:: Textauszug ::

Man kann sich fragen, ob die EU nicht ihre Kompetenzen überschreitet, wenn sie im Namen der Vereinheitlichung des “Binnenmarktes” in Fragen von weitaus grundsätzlicherer Bedeutung der nationalen Entscheidungsfindung vorgreift . In der Kombination von Grundrechtsbedenken mit Euroskepsis liegt das einzige einigermaßen starke Argument für die Rücknahme der VDS-Richtlinie. Aber dieses Argument wurde m.W. nicht vorgetragen.

Für eine vorsichtige Erweiterung der Polizeikompetenzen spricht die wachsende Unübersichtlichkeit, die mit der zunehmenden Personenfreizügigkeit und Globalisierung einhergeht. Auch aus diesem Grunde müsste eine Grundsatzkritik an zunehmender polizeilicher Überwachung mit einer antiglobalistischen, euroskeptischen Ausrichtung einhergehen, um halbwegs stimmig zu wirken. Auch davon ist jedoch nichts zu erkennen.

:::
:: Datensätze ::

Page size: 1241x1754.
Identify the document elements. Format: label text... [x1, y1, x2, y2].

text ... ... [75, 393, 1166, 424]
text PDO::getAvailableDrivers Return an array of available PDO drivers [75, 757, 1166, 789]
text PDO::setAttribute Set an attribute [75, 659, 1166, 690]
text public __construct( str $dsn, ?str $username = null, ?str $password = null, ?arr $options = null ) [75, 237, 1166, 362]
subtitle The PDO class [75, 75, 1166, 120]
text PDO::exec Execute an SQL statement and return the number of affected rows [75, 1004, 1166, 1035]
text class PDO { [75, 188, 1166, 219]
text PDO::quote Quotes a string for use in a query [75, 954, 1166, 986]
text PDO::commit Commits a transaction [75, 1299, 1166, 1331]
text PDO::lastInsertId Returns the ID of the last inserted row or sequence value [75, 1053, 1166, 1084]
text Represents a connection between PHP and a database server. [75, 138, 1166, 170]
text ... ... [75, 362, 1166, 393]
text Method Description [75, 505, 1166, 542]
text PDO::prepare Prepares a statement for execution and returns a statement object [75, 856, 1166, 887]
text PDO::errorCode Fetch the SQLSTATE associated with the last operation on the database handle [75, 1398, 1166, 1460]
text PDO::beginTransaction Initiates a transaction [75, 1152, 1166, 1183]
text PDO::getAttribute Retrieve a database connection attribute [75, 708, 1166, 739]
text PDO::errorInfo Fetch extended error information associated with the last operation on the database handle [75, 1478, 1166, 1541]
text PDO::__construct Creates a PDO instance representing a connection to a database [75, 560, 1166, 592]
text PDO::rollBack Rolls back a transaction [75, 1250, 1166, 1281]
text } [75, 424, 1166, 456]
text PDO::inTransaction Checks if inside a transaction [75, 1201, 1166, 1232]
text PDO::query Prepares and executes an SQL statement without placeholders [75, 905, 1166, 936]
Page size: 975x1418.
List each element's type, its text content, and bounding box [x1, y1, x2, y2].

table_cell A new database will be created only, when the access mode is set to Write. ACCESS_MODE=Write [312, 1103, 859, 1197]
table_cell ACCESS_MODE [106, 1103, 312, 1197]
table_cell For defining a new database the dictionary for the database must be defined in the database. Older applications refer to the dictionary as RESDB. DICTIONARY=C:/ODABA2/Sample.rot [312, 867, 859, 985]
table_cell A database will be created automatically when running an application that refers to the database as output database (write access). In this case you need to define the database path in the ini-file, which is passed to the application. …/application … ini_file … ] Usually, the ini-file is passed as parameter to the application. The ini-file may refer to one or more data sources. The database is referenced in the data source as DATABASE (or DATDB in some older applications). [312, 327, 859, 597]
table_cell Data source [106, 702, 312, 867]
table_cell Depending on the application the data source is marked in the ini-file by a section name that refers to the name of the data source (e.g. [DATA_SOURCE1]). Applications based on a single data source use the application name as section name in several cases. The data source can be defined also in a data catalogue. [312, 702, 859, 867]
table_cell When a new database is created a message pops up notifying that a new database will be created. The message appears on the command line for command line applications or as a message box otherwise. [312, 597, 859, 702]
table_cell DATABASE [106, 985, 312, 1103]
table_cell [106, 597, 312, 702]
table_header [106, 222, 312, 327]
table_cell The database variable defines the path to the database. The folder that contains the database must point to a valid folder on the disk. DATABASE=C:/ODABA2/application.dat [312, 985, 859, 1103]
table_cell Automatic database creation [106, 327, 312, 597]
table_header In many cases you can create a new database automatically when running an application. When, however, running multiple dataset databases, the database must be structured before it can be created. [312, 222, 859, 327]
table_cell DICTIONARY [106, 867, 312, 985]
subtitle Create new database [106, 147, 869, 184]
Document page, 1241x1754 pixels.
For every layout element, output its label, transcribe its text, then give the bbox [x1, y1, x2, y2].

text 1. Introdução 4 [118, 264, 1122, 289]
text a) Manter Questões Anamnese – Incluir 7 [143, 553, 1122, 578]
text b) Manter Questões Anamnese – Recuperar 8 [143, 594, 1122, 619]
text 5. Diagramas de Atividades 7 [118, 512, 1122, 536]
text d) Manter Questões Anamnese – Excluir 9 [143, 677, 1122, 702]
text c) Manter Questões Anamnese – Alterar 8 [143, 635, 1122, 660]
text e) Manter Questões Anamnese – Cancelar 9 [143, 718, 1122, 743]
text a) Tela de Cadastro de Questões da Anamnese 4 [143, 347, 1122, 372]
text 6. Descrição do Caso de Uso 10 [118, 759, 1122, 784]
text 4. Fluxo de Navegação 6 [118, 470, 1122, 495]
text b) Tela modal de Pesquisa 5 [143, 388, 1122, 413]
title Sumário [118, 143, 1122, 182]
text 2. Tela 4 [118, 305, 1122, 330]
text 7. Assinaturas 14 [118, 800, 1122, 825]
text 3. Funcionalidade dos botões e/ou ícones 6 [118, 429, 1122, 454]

:::

# [Aufgaben]
- 1) Worin liegt laut dem Textauszug zur VDS-Richtlinie das einzige einigermaßen starke Argument für deren Rücknahme?
- 2) Erkläre anhand des Textauszugs zur VDS-Richtlinie, warum eine Grundsatzkritik an zunehmender polizeilicher Überwachung mit einer antiglobalistischen, euroskeptischen Ausrichtung einhergehen müsste.
- 3) Führe den Textauszug über die VDS-Richtlinie und die Polizeikompetenzen nach seinem letzten Satz fort.

# [Erwartete Antworten]
- 1) In der Kombination von Grundrechtsbedenken mit Euroskepsis.

- 2) Für eine vorsichtige Erweiterung der Polizeikompetenzen spricht die wachsende Unübersichtlichkeit, die mit zunehmender Personenfreizügigkeit und Globalisierung einhergeht. Wer die Überwachung grundsätzlich kritisiert, müsste daher auch diese Entwicklungen ablehnen, um halbwegs stimmig zu wirken.

- 3)
Kognitive Dissonanz und Politische Korrektheit

Manfred Klein-Hartlage hat die Mechanismen, auf denen die Hegemonie der Hypermoralisten beruht, noch einmal sehr gut analysiert:

Da Fakten keine Rolle spielen, die ideologisch begründete Wirklichkeitsbeschreibung also nicht unter Berufung auf Tatsachen angefochten werden kann, gibt es auch keinen Maßstab für individuelle Urteilsbildung. Menschen, die konditioniert wurden, wahr/unwahr mit gut/böse zu vermengen, sind buchstäblich unfähig, sich ihres eigenen Verstandes zu bedienen.

So funktioniert auch der Angriff auf Thilo Sarrazin. Man wirft ihm vor, er habe bestimmte sozial benachteiligte Gruppen angegriffen. Diesen Vorwurf stützt man darauf, dass er eine für diese Gruppen wenig schmeichelhafte Wirklichkeit beschreibt. Damit ist Sarrazin böse. In einem zweiten Schritt bezichtigt man ihn dann vielleicht auch noch, “unhaltbare Thesen” aufgestellt oder “zweitklassige Theorie” produziert zu haben, aber das wird nur beiläufig erwähnt und nicht belegt. Um den missliebigen Analytiker loszuwerden genügt es, ihn moralisch zu diskreditieren, indem man seine Faktenaussagen zu Personenaussagen umdeutet.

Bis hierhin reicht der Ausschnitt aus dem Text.